With images excluded, write out each entry below exactly as given.
=== Begin Enclosure ===
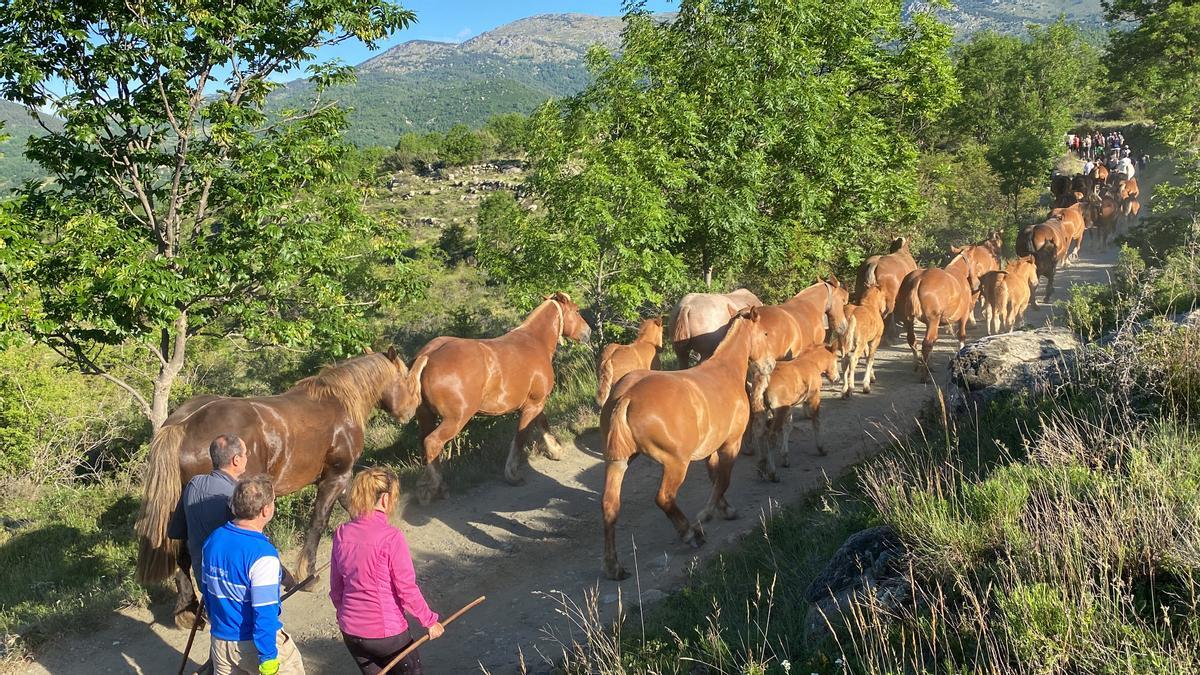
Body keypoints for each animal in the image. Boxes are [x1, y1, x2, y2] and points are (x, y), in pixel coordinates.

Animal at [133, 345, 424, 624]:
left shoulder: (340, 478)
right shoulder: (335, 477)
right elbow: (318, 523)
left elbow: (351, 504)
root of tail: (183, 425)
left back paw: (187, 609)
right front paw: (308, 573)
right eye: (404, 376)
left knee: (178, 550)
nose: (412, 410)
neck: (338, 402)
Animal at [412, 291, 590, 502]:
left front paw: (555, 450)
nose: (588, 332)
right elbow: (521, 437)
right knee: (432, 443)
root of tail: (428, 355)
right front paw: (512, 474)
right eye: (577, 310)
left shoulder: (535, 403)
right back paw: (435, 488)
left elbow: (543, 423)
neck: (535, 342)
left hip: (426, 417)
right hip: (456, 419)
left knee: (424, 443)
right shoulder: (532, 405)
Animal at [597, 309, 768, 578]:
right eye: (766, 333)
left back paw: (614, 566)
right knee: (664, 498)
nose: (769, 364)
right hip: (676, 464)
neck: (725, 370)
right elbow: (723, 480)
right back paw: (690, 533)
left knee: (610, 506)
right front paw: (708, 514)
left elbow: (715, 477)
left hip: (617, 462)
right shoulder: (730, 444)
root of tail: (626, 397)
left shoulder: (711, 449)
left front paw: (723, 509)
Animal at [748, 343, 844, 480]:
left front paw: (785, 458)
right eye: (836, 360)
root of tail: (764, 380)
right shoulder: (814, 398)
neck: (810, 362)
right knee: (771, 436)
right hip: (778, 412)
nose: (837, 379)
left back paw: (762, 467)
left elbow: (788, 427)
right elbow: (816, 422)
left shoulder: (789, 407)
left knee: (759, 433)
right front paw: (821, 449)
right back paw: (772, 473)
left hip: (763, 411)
=== End Enclosure ===
_Answer to this task_
Body keypoints for each animal in the image. Boxes are [x1, y1, x2, y2] and points are (x, y), in pixel coordinates.

Animal at [133, 345, 424, 624]:
left shoulder: (340, 478)
right shoulder: (335, 477)
right elbow: (318, 523)
left elbow: (351, 504)
root of tail: (183, 425)
left back paw: (187, 609)
right front paw: (308, 573)
right eye: (404, 376)
left knee: (178, 550)
nose: (412, 410)
neck: (338, 402)
Animal at [412, 291, 590, 502]:
left front paw: (555, 450)
nose: (588, 332)
right elbow: (521, 437)
right knee: (432, 443)
root of tail: (428, 355)
right front paw: (512, 474)
right eye: (577, 310)
left shoulder: (535, 403)
right back paw: (435, 488)
left elbow: (543, 423)
neck: (535, 342)
left hip: (426, 417)
right hip: (456, 419)
left knee: (424, 443)
right shoulder: (532, 405)
Animal at [597, 309, 768, 578]:
right eye: (766, 333)
left back paw: (614, 566)
right knee: (664, 498)
nose: (769, 364)
right hip: (676, 464)
neck: (725, 370)
right elbow: (723, 480)
right back paw: (690, 533)
left knee: (610, 506)
right front paw: (708, 514)
left elbow: (715, 477)
left hip: (617, 462)
right shoulder: (730, 444)
root of tail: (626, 397)
left shoulder: (711, 449)
left front paw: (723, 509)
Animal at [748, 343, 844, 480]:
left front paw: (785, 458)
right eye: (836, 360)
root of tail: (764, 380)
right shoulder: (814, 398)
neck: (810, 362)
right knee: (771, 436)
right hip: (778, 412)
nose: (837, 379)
left back paw: (762, 467)
left elbow: (788, 427)
right elbow: (816, 422)
left shoulder: (789, 407)
left knee: (759, 433)
right front paw: (821, 449)
right back paw: (772, 473)
left hip: (763, 411)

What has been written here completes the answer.